I still occasionally get hateful responses to that comment on youtube, and many of them freak me the hell out. Mostly because I just don't care about religion, as long as people don't try to shove it down my throat. Let people believe what they believe, as long as it doesn't hurt or otherwise adversely affect others. But some people just don't feel that way, I guess.

/rant.

Friday, May 20, 2011

Why do I love scary books?

One of my favorite authors, Stephen King, often talks of why we like scary stories. I was reminded of this a couple weeks ago, while I was trying to explain to my mom on the phone why a) I was looking forward to playing Amnesia: Dark Descent and b) Why, and how, I can stand watching horror movies alone, and reading horror novels just before going to bed.

Truth be told, my fascination with horror started out when I started reading books for pleasure at the age of 13(ish). Fantasy was alright, and I'd read a few crime books, but horror just had some sort of primal hold over my imagination already at that point.

Stephen King has said that we like horror because it is life-affirming; We come face-to-face with the ultimate horror, and as readers we escape the final horror which may or may not befall the characters. I guess that some of that is part of why I love reading scary stories (Or watching them, or playing them as games).

I can't exactly pinpoint what it IS about horror stories that keeps me coming back - maybe it's the thrills, maybe it's the settings whether they be of the Lovecraftian persuasion, or the Stephen King kind. I was stumped for an answer that my mom didn't ridicule on the phone (but lovingly), and I could just hear her marking that up in her mind as a win for her.

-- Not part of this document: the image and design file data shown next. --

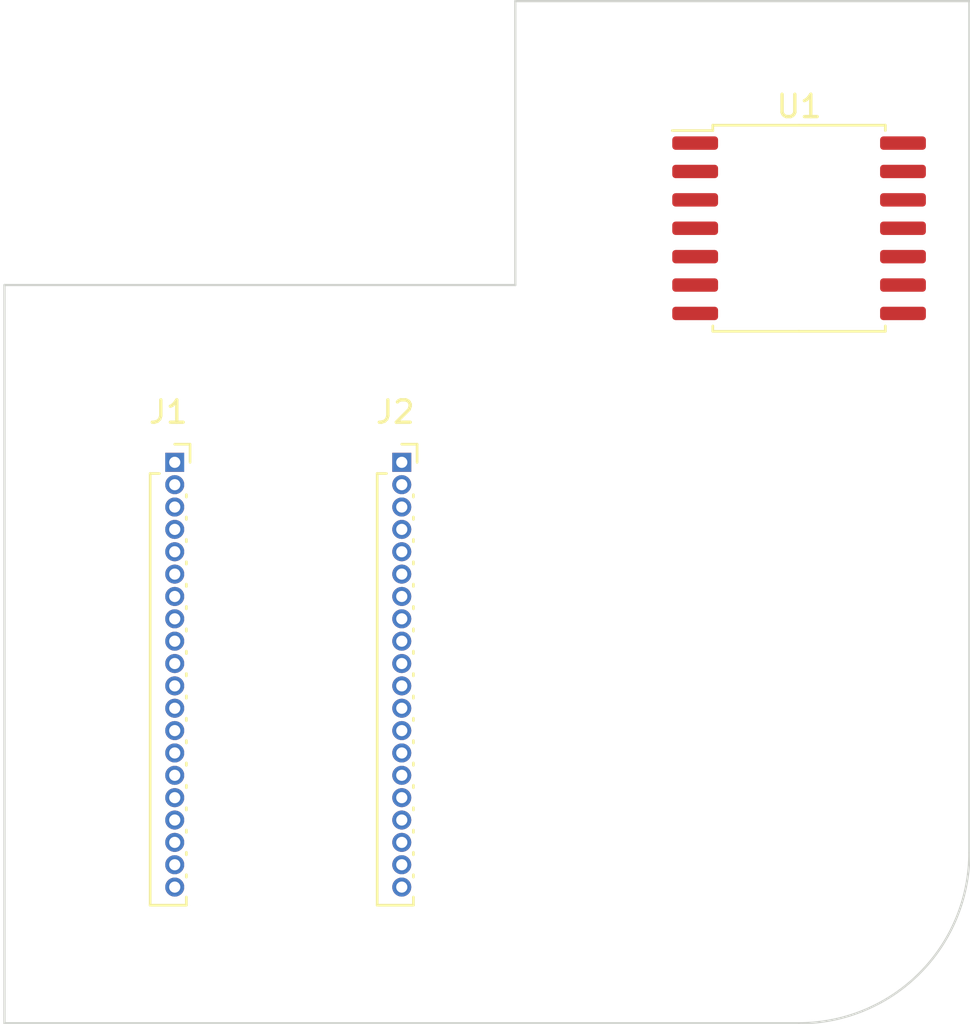
<source format=kicad_pcb>
(kicad_pcb (version 20221018) (generator pcbnew)

  (general
    (thickness 1.6)
  )

  (paper "A4")
  (layers
    (0 "F.Cu" signal)
    (31 "B.Cu" signal)
    (32 "B.Adhes" user "B.Adhesive")
    (33 "F.Adhes" user "F.Adhesive")
    (34 "B.Paste" user)
    (35 "F.Paste" user)
    (36 "B.SilkS" user "B.Silkscreen")
    (37 "F.SilkS" user "F.Silkscreen")
    (38 "B.Mask" user)
    (39 "F.Mask" user)
    (40 "Dwgs.User" user "User.Drawings")
    (41 "Cmts.User" user "User.Comments")
    (42 "Eco1.User" user "User.Eco1")
    (43 "Eco2.User" user "User.Eco2")
    (44 "Edge.Cuts" user)
    (45 "Margin" user)
    (46 "B.CrtYd" user "B.Courtyard")
    (47 "F.CrtYd" user "F.Courtyard")
    (48 "B.Fab" user)
    (49 "F.Fab" user)
    (50 "User.1" user)
    (51 "User.2" user)
    (52 "User.3" user)
    (53 "User.4" user)
    (54 "User.5" user)
    (55 "User.6" user)
    (56 "User.7" user)
    (57 "User.8" user)
    (58 "User.9" user)
  )

  (setup
    (pad_to_mask_clearance 0)
    (pcbplotparams
      (layerselection 0x00010fc_ffffffff)
      (plot_on_all_layers_selection 0x0000000_00000000)
      (disableapertmacros false)
      (usegerberextensions false)
      (usegerberattributes true)
      (usegerberadvancedattributes true)
      (creategerberjobfile true)
      (dashed_line_dash_ratio 12.000000)
      (dashed_line_gap_ratio 3.000000)
      (svgprecision 4)
      (plotframeref false)
      (viasonmask false)
      (mode 1)
      (useauxorigin false)
      (hpglpennumber 1)
      (hpglpenspeed 20)
      (hpglpendiameter 15.000000)
      (dxfpolygonmode true)
      (dxfimperialunits true)
      (dxfusepcbnewfont true)
      (psnegative false)
      (psa4output false)
      (plotreference true)
      (plotvalue true)
      (plotinvisibletext false)
      (sketchpadsonfab false)
      (subtractmaskfromsilk false)
      (outputformat 1)
      (mirror false)
      (drillshape 1)
      (scaleselection 1)
      (outputdirectory "")
    )
  )

  (net 0 "")
  (net 1 "unconnected-(J1-Pin_1-Pad1)")
  (net 2 "unconnected-(J1-Pin_2-Pad2)")
  (net 3 "unconnected-(J1-Pin_3-Pad3)")
  (net 4 "unconnected-(J1-Pin_4-Pad4)")
  (net 5 "unconnected-(J1-Pin_5-Pad5)")
  (net 6 "unconnected-(J1-Pin_6-Pad6)")
  (net 7 "unconnected-(J1-Pin_7-Pad7)")
  (net 8 "unconnected-(J1-Pin_8-Pad8)")
  (net 9 "unconnected-(J1-Pin_9-Pad9)")
  (net 10 "unconnected-(J1-Pin_10-Pad10)")
  (net 11 "unconnected-(J1-Pin_11-Pad11)")
  (net 12 "unconnected-(J1-Pin_12-Pad12)")
  (net 13 "unconnected-(J1-Pin_13-Pad13)")
  (net 14 "unconnected-(J1-Pin_14-Pad14)")
  (net 15 "unconnected-(J1-Pin_15-Pad15)")
  (net 16 "unconnected-(J1-Pin_16-Pad16)")
  (net 17 "unconnected-(J1-Pin_17-Pad17)")
  (net 18 "unconnected-(J1-Pin_18-Pad18)")
  (net 19 "unconnected-(J1-Pin_19-Pad19)")
  (net 20 "unconnected-(J1-Pin_20-Pad20)")
  (net 21 "unconnected-(J2-Pin_1-Pad1)")
  (net 22 "unconnected-(J2-Pin_2-Pad2)")
  (net 23 "unconnected-(J2-Pin_3-Pad3)")
  (net 24 "unconnected-(J2-Pin_4-Pad4)")
  (net 25 "unconnected-(J2-Pin_5-Pad5)")
  (net 26 "unconnected-(J2-Pin_6-Pad6)")
  (net 27 "unconnected-(J2-Pin_7-Pad7)")
  (net 28 "unconnected-(J2-Pin_8-Pad8)")
  (net 29 "unconnected-(J2-Pin_9-Pad9)")
  (net 30 "unconnected-(J2-Pin_10-Pad10)")
  (net 31 "unconnected-(J2-Pin_11-Pad11)")
  (net 32 "unconnected-(J2-Pin_12-Pad12)")
  (net 33 "unconnected-(J2-Pin_13-Pad13)")
  (net 34 "unconnected-(J2-Pin_14-Pad14)")
  (net 35 "unconnected-(J2-Pin_15-Pad15)")
  (net 36 "unconnected-(J2-Pin_16-Pad16)")
  (net 37 "unconnected-(J2-Pin_17-Pad17)")
  (net 38 "GND")
  (net 39 "unconnected-(J2-Pin_19-Pad19)")
  (net 40 "unconnected-(J2-Pin_20-Pad20)")
  (net 41 "unconnected-(U1-FB-Pad3)")
  (net 42 "unconnected-(U1-SGND-Pad4)")
  (net 43 "unconnected-(U1-~{ON}{slash}OFF-Pad5)")
  (net 44 "unconnected-(U1-PGND-Pad6)")
  (net 45 "unconnected-(U1-VIN-Pad10)")
  (net 46 "unconnected-(U1-OUT-Pad12)")

  (footprint "Connector_PinSocket_1.00mm:PinSocket_1x20_P1.00mm_Vertical" (layer "F.Cu") (at 137.16 63.81))

  (footprint "Package_SO:SOIC-14W_7.5x9mm_P1.27mm" (layer "F.Cu") (at 154.94 53.34))

  (footprint "Connector_PinSocket_1.00mm:PinSocket_1x20_P1.00mm_Vertical" (layer "F.Cu") (at 127 63.81))

  (gr_line (start 119.38 55.88) (end 142.24 55.88)
    (stroke (width 0.1) (type default)) (layer "Edge.Cuts") (tstamp 0569fb2b-ea5c-4e09-a1f3-4c40b305b2b2))
  (gr_line (start 154.94 88.9) (end 119.38 88.9)
    (stroke (width 0.1) (type default)) (layer "Edge.Cuts") (tstamp 4faf167c-87cd-4fdd-b211-3af381753414))
  (gr_arc (start 162.56 81.28) (mid 160.328154 86.668154) (end 154.94 88.9)
    (stroke (width 0.1) (type default)) (layer "Edge.Cuts") (tstamp 558082cd-b9de-43f5-a967-b698c0790c72))
  (gr_line (start 142.24 43.18) (end 162.56 43.18)
    (stroke (width 0.1) (type default)) (layer "Edge.Cuts") (tstamp 5913b2c6-dbe7-4247-a470-ababe3813862))
  (gr_line (start 142.24 55.88) (end 142.24 43.18)
    (stroke (width 0.1) (type default)) (layer "Edge.Cuts") (tstamp 6bf8ec98-6076-47e1-9f39-23f7206039ce))
  (gr_line (start 119.38 88.9) (end 119.38 55.88)
    (stroke (width 0.1) (type default)) (layer "Edge.Cuts") (tstamp e64864d0-fc08-4b14-b421-dcc8e63474d6))
  (gr_line (start 162.56 43.18) (end 162.56 81.28)
    (stroke (width 0.1) (type default)) (layer "Edge.Cuts") (tstamp ead78452-ea9b-4ffb-a842-865887df1c18))

)

</source>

I've always read a lot - not just horror novels. I love Sci-fi and Fantasy books as well, and many, many other kinds. I'll read a book for the story, or an author's new take on a known concept in horror stories, but I won't hold out on reading most anything else, either.

One of my favorite books in recent years was Laird Barron's "The Imago Sequence" which I ended up reading in a fevery haze, since I fell ill with a nasty flu shortly after buying the Imago book. It ended up being one of the most horrifying experiences for me, mostly because the fever gave the whole book an extra feeling of unreality.

That might be one of the draws to horror for me, after all; The unreal. Supernatural. The Thing That Should Not Be...I was raised in an atheist home, and most of Denmark is actually atheist (or doesn't really observe their christianity except for in the comfort of their own homes).

I would love to believe in something more than the life we have, some sort of afterlife; Or the existance of paranormal events outside the brains of loonies or drunk / high people, but I simply don't.

That doesn't mean I don't enjoy pop culture of any kind including the paranormal, though.